SSL Conflict Issue on Jenkins for Gitlab Repo

Community
1

Hello Team,

I’m facing the SSL Conflict Issue on Jenkins Pipeline Job while adding the Gitlab Repo. PFA attached the screenshot.

I’m able to use git commands lke git clone on Jenkins Server from console, but through pipline job it’s shows me SSL Error.

Jenkins is already configured to trust the self signed certificate i.e.
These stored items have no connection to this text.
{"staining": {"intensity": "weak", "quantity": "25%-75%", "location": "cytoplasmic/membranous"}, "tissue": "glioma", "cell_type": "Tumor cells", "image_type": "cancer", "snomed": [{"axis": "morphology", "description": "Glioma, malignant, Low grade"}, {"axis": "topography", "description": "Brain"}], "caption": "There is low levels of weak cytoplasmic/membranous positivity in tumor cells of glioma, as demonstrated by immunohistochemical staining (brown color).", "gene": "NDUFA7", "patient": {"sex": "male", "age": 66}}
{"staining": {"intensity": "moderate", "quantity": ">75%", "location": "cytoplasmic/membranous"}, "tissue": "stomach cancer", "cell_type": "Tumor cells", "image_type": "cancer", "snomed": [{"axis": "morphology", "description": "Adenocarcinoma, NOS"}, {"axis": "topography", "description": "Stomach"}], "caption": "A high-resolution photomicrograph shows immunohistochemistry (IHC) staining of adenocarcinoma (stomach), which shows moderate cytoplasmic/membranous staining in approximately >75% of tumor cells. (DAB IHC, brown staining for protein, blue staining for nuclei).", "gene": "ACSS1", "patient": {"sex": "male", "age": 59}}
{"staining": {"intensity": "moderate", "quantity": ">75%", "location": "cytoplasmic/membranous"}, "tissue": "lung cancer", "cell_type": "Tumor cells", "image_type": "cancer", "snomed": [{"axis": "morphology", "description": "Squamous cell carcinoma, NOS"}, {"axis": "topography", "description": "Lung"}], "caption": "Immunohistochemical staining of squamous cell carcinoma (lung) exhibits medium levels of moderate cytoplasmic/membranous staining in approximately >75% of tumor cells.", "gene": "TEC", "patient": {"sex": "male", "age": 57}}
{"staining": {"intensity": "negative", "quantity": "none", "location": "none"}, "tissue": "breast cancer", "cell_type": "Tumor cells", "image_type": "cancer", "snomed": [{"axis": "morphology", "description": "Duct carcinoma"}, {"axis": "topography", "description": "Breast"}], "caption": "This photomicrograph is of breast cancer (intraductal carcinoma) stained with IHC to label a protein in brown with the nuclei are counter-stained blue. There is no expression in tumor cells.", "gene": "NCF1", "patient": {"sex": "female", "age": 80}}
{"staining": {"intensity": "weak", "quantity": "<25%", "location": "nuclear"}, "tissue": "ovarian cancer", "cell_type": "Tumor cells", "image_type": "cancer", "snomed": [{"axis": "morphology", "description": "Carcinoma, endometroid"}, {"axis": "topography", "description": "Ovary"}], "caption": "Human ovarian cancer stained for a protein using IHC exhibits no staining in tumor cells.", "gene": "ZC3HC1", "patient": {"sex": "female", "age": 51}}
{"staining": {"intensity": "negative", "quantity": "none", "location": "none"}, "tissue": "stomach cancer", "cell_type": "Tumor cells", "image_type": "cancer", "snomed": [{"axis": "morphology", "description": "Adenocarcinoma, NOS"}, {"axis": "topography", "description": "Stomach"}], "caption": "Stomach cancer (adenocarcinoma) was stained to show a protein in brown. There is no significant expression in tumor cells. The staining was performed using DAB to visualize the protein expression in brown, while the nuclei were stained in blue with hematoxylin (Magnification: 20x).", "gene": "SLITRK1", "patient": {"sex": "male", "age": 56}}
The Gitlab Cert is already imported into both trustred toot directory and Java Keystore directory of Jenkins Server

/etc/pki/ca-trust/source/anchors/

sudo keytool -importcert -trustcacerts -keystore /usr/lib/jvm/java-11-openjdk/lib/security/cacerts -storepass changeit -noprompt -alias gitlab-cert -file /etc/pki/ca-trust/source/anchors/<cert.pem>

Add on, If I fire echo | openssl s_client -connect gitlab.yourdomain.com:443 -showcerts on jenkins server console it shows me correct the gitlab cert But issue is still remain.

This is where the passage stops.